(DATA FOR THE TASK Opens)

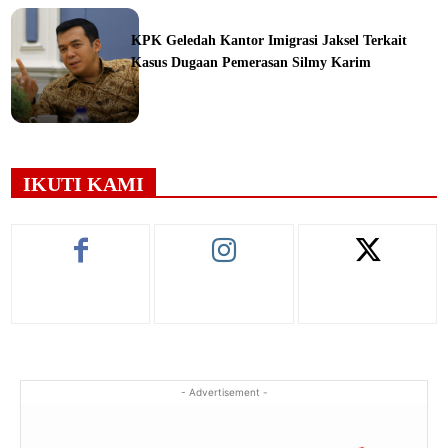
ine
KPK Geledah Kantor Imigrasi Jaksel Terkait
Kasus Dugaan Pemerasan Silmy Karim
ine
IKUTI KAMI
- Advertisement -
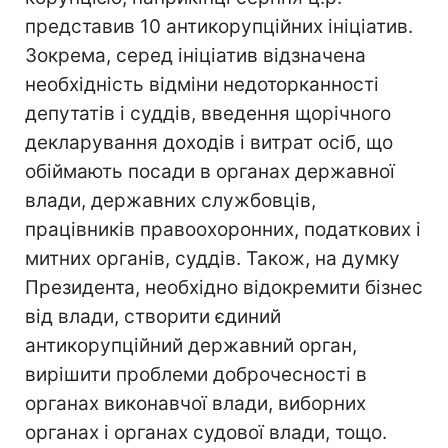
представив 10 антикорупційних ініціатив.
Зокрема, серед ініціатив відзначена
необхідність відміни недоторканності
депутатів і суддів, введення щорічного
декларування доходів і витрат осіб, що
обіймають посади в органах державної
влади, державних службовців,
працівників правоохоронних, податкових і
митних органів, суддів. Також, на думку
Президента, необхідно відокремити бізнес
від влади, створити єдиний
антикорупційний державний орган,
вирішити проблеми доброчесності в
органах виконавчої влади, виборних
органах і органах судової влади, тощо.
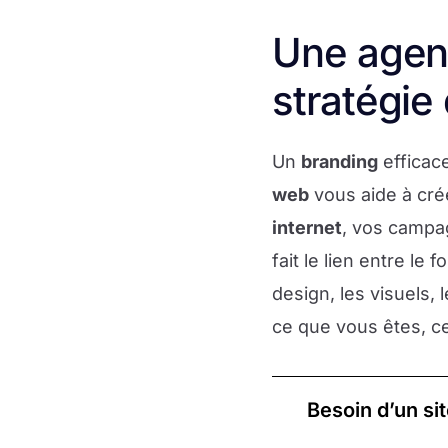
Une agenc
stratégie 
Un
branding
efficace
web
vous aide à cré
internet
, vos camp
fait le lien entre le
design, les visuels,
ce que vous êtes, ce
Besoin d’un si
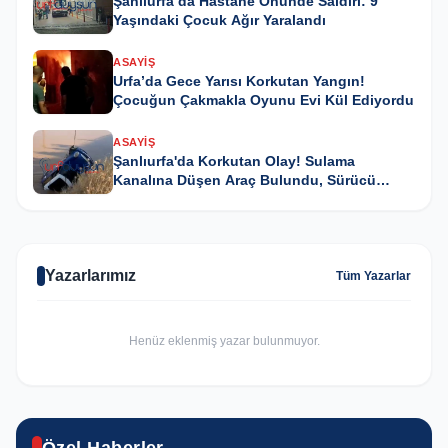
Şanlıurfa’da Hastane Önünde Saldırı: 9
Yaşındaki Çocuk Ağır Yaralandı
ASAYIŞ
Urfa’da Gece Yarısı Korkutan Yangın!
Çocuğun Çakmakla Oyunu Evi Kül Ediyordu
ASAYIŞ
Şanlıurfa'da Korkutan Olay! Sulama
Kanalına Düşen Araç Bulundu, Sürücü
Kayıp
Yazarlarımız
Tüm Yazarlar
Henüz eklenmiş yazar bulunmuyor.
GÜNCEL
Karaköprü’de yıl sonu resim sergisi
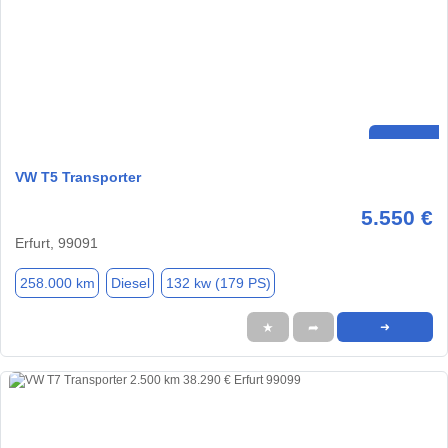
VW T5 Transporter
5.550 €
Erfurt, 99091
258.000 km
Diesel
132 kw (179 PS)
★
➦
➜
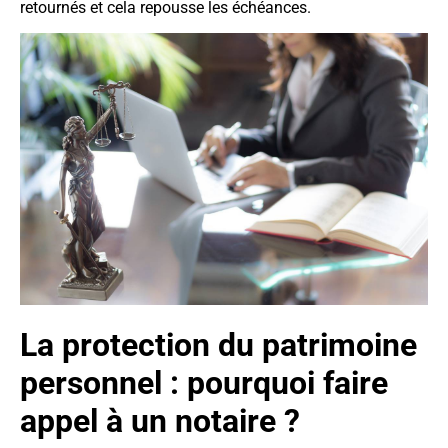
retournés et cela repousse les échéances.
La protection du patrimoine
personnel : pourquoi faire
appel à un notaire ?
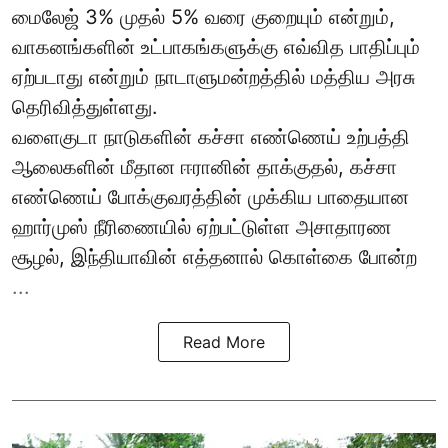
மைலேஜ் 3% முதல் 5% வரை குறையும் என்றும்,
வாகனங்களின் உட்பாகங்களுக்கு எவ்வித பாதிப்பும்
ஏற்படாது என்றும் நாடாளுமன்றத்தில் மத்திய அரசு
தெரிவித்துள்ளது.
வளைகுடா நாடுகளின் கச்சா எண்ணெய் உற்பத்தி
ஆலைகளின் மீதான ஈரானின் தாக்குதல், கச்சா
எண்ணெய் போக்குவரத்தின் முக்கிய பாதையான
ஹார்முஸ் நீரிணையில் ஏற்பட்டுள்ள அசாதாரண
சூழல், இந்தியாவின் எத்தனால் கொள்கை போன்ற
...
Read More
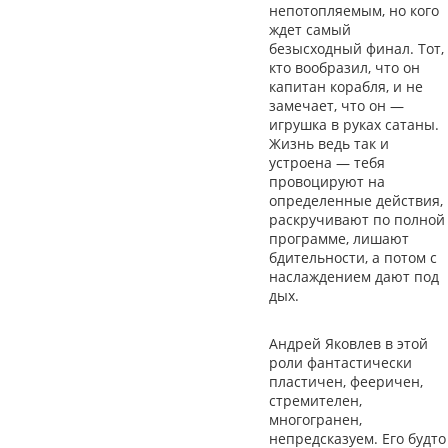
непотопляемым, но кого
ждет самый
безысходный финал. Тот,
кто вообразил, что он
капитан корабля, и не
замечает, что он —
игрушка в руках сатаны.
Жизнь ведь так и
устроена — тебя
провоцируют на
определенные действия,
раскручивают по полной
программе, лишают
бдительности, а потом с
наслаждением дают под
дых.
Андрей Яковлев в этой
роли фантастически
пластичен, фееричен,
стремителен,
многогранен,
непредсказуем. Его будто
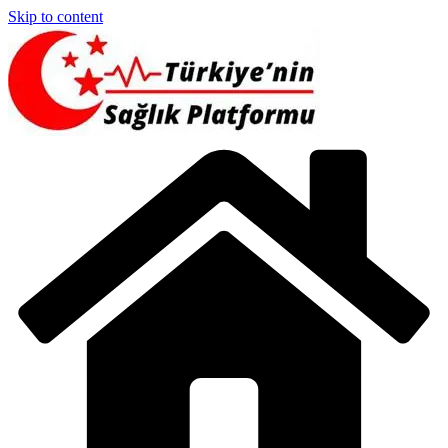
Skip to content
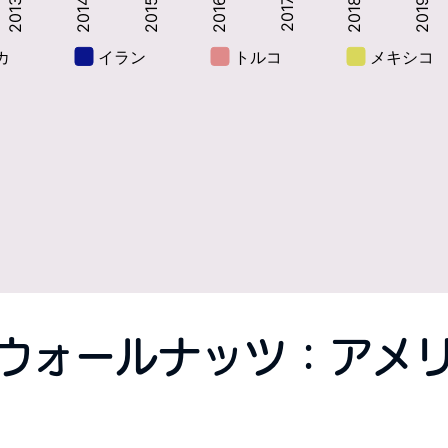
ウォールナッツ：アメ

(DATA FOR THE TASK Closes)

=== ACTIVITY ===
Once the pictures are set aside, copy the remaining text of every entry exactly.

=== WRITTEN RESPONSE ===
ine
KPK Geledah Kantor Imigrasi Jaksel Terkait
Kasus Dugaan Pemerasan Silmy Karim
ine
IKUTI KAMI
- Advertisement -
представив 10 антикорупційних ініціатив.
Зокрема, серед ініціатив відзначена
необхідність відміни недоторканності
депутатів і суддів, введення щорічного
декларування доходів і витрат осіб, що
обіймають посади в органах державної
влади, державних службовців,
працівників правоохоронних, податкових і
митних органів, суддів. Також, на думку
Президента, необхідно відокремити бізнес
від влади, створити єдиний
антикорупційний державний орган,
вирішити проблеми доброчесності в
органах виконавчої влади, виборних
органах і органах судової влади, тощо.
Une agenc
stratégie 
Un
branding
efficace
web
vous aide à cré
internet
, vos camp
fait le lien entre le
design, les visuels,
ce que vous êtes, ce
Besoin d’un si
Şanlıurfa’da Hastane Önünde Saldırı: 9
Yaşındaki Çocuk Ağır Yaralandı
ASAYIŞ
Urfa’da Gece Yarısı Korkutan Yangın!
Çocuğun Çakmakla Oyunu Evi Kül Ediyordu
ASAYIŞ
Şanlıurfa'da Korkutan Olay! Sulama
Kanalına Düşen Araç Bulundu, Sürücü
Kayıp
Yazarlarımız
Tüm Yazarlar
Henüz eklenmiş yazar bulunmuyor.
GÜNCEL
Karaköprü’de yıl sonu resim sergisi
VW T5 Transporter
5.550 €
Erfurt, 99091
258.000 km
Diesel
132 kw (179 PS)
★
➦
➜
retournés et cela repousse les échéances.
La protection du patrimoine
personnel : pourquoi faire
appel à un notaire ?
மைலேஜ் 3% முதல் 5% வரை குறையும் என்றும்,
வாகனங்களின் உட்பாகங்களுக்கு எவ்வித பாதிப்பும்
ஏற்படாது என்றும் நாடாளுமன்றத்தில் மத்திய அரசு
தெரிவித்துள்ளது.
வளைகுடா நாடுகளின் கச்சா எண்ணெய் உற்பத்தி
ஆலைகளின் மீதான ஈரானின் தாக்குதல், கச்சா
எண்ணெய் போக்குவரத்தின் முக்கிய பாதையான
ஹார்முஸ் நீரிணையில் ஏற்பட்டுள்ள அசாதாரண
சூழல், இந்தியாவின் எத்தனால் கொள்கை போன்ற
...
Read More
непотопляемым, но кого
ждет самый
безысходный финал. Тот,
кто вообразил, что он
капитан корабля, и не
замечает, что он —
игрушка в руках сатаны.
Жизнь ведь так и
устроена — тебя
провоцируют на
определенные действия,
раскручивают по полной
программе, лишают
бдительности, а потом с
наслаждением дают под
дых.
Андрей Яковлев в этой
роли фантастически
пластичен, фееричен,
стремителен,
многогранен,
непредсказуем. Его будто
Skip to content
ウォールナッツ：アメ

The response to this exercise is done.